The Suit recalls Hannah Arendt’s aphorism that “without forgiveness, our capacity to act would, as it were, be confined to a single deed from which we could never recover.” However, in this instance, the act isn’t as much political as it is personal. Set in South Africa, this play is about love, forgiveness, apartheid, and fidelity. Much of the barebones plot focuses on deeds from which the characters cannot recover.
This short drama, whose actors double as narrators, moving through a spare set, could be described as minimalist. All too often, however, minimalism creates tedious art. However, good artists can distill an experience down to its essential elements to acutely focus attention on the actors and the script.
The Suit is Can Themba’s most famous story.
Such a distillation is precisely what happens on stage in The Suit. With nothing else to focus on, the audience response was palpable, as silence hung heavily while people tried to extract every nuance of what was happening on stage. This wasn’t so much the baited breath suspense we’re all familiar with, but a willingness to be emotionally porous to what was happening on stage. In part, this transformation of the audience evidences some of the mystery of Peter Brook’s stage direction.
The script was an adaptation of a short story by the same name by Can Themba, Thothobi Mutloatse and Barney Simon. Dan Rubin’s short bio of Can Themba captured some of the magic of being a Drum Boy, one of the young, intellectual, black writers for the paper of the same name in Johannesburg, whose writers became heroes as they wrote about apartheid. The Suit is Can Themba’s most famous story.
Enormous care was taken with this staging. Set pieces were few, but great attention went into precisely what they were, how they were used and how they were lit. Several seemingly random costume racks became windows, doors, suggestions of walls, and of course, a home for the omnipresent suit. A rug defined the performance space. A set of brightly colored wooden chairs and small table completed the mix.
The cast includes three actors (Jordan Barbour, Ivanno Jeremiah and Nonhlanhla Kheswa) balanced by three musicians. The leading male Ivanno Jeremiah is lean and angular with impossibly long legs. He plays Philemon, the perfect husband and attorney. Nonhianhla Kheswa plays Matilda, Philemon’s wife. Her lush, honey toned voice will wrap around you, luxurious as a fine fur Jordan Barbour plays Philemon’s friend Maphikela. Warmer than Philemon and rounded instead of angular, he’s the perfect foil. Within the first five minutes, the cast and musicians win the trust of the audience to take them on this play’s very unlikely journey.

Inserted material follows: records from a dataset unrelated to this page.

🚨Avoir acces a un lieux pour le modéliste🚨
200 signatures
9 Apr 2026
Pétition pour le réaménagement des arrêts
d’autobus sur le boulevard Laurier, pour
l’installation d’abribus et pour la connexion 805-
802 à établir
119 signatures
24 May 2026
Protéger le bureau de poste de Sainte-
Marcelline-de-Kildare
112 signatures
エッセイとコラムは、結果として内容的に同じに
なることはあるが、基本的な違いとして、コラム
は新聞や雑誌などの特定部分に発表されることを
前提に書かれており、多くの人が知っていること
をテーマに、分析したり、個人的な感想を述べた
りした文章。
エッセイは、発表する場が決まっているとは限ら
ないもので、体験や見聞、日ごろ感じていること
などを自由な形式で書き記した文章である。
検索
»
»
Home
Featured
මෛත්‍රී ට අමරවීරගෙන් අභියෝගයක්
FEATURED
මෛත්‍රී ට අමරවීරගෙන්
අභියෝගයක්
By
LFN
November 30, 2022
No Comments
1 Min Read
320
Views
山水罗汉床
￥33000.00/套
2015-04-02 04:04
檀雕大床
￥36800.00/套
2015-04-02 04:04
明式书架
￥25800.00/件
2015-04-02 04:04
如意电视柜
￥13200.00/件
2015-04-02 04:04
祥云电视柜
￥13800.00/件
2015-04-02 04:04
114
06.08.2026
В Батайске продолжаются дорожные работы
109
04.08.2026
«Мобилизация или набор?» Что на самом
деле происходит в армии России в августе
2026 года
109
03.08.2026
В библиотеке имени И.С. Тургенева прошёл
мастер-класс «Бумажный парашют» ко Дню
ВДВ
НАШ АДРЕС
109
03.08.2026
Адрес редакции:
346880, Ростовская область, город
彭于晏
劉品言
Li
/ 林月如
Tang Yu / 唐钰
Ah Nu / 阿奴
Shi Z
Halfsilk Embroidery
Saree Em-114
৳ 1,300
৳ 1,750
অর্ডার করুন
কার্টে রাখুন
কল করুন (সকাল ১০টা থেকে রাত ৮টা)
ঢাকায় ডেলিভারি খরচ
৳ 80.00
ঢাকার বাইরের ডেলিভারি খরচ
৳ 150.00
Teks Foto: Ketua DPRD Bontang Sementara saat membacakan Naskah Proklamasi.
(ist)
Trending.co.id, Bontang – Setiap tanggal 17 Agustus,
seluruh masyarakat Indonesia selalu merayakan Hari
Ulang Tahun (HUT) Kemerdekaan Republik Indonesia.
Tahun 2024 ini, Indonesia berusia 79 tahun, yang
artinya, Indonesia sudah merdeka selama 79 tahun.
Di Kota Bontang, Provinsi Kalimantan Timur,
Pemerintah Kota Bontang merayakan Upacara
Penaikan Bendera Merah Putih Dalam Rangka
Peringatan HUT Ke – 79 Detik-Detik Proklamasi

“The Suit” feels incomplete, as if parts of Philamon still have to be released. He is so opaque, so self-controlled, that you know as much about him at the end of the play as you did in the beginning. This opacity is a strength as much as a weakness. This observation isn’t so much a criticism because remedying it in any substantive way would destroy the work; the incompleteness creates a tension, as you try to find who he really is.
While the play runs through May 18th, some nights look particularly intriguing. For example, following the May 2nd performance is a discussion about the behaviors of the characters, led by Mason Turner, MD, chief of psychiatry at the SF Kaiser. Other events can be found on the ACT web page.
ACT Artistic Director Carey Perloff writes that The Suit is magical in the most elemental and purely theatrical way. As she is about most things, her observation is spot on. This play will take you places. It’s well worth trying to take in.